Newsweek has spoken; the case is closed

WallisPortrait.jpgIt is no surprise that Newsweek has joined the chorus declaring evangelicals as big losers in this year's election. What surprises me more is the exaggerated tone of both the headline on Newsweek's Web Exclusive by Lisa Miller -- "Post-Evangelical America" -- and of her first three sentences:

Just as "race" has a whole new meaning in America this week, so, too, does "faith." For at least four decades, white evangelicals have been the religion-and-politics story in this country. Their power, their rhetoric, their numbers, their theology — all have been so dominant that many of us in the media had forgotten that religious faith could be expressed any other way.

The language is enough to make Ned Flanders hyperventilate and faint.

Miller cites no landmark event that established evangelicals' power, rhetoric, numbers or theology as being "so dominant that many of us in the media had forgotten that religious faith could be expressed any other way." This sounds more like a complaint that the mass media of the past four decades have not joined in Newsweek's drum beat that religious faith is a good thing, so long as it insists on no universal, absolute truths.

Miller picks up the now-familiar statistic of increased support for Obama compared to John Kerry, and then she serves the pièce de résistance: Jim Wallis (pictured), a white pastor who never fails to flash his evangelical I.D. card, trash talking on white evangelicals:

In 2008, 44 percent of Americans who go to religious services more than once a week voted for Obama; in 2004, just 35 percent of those people voted for Kerry — a nine-point increase and the most surprising number in all the religious polling. "It's very cool," says Jim Wallis, founder of the left-leaning evangelical group Sojourners, "that the story is not white evangelicals again."
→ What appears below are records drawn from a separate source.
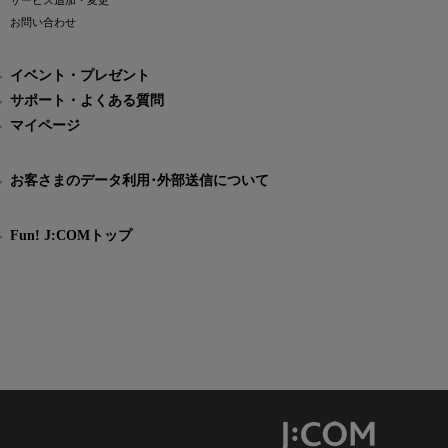
サービス追加・変更
お問い合わせ
イベント・プレゼント
サポート・よくある質問
マイページ
お客さまのデータ利用･外部送信について
Fun! J:COMトップ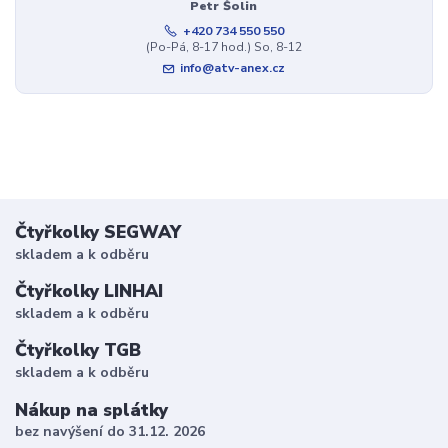
Petr Šolin
+420 734 550 550
(Po-Pá, 8-17 hod.) So, 8-12
info@atv-anex.cz
Čtyřkolky SEGWAY
skladem a k odběru
Čtyřkolky LINHAI
skladem a k odběru
Čtyřkolky TGB
skladem a k odběru
Nákup na splátky
bez navýšení do 31.12. 2026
Midway through the story, as she discusses numbers in greater detail, Miller is acknowledges that "the exit polls provided few surprises."

But before long the thesis of an epochal election returns. Hail Obama, slayer of the scandal of insisting on a saving relationship with Jesus!

The pro-Obama faithful represent a wild diversity of the American religious experience, including mainline Protestants, church-shoppers, the curious, the spiritual but not religious, the heterodox (those who subscribe to several traditions), [sic] the intermarried, the community-minded, the intellectually provoked but skeptical, and the traditionalists. Indeed, it includes almost every committed person of faith except those whose church culture insists on a personal relationship with Jesus Christ.

. . . George Bush came to power telling an evangelical story that appealed to his base, a story of sin and redemption, of simple faith, of good and evil. This familiar story -- and stories like it -- has overshadowed every other religious theme in America for 40 years. Obama -- his deep religious faith and his peripatetic spiritual biography -- shines a light on all other religious paths in America, various as they are, and infinite.

Those are some awfully large cultural shoes to fill. Something tells me the president-elect will have more pressing and secular matters to attend to for, oh, at least the first two years of his administration.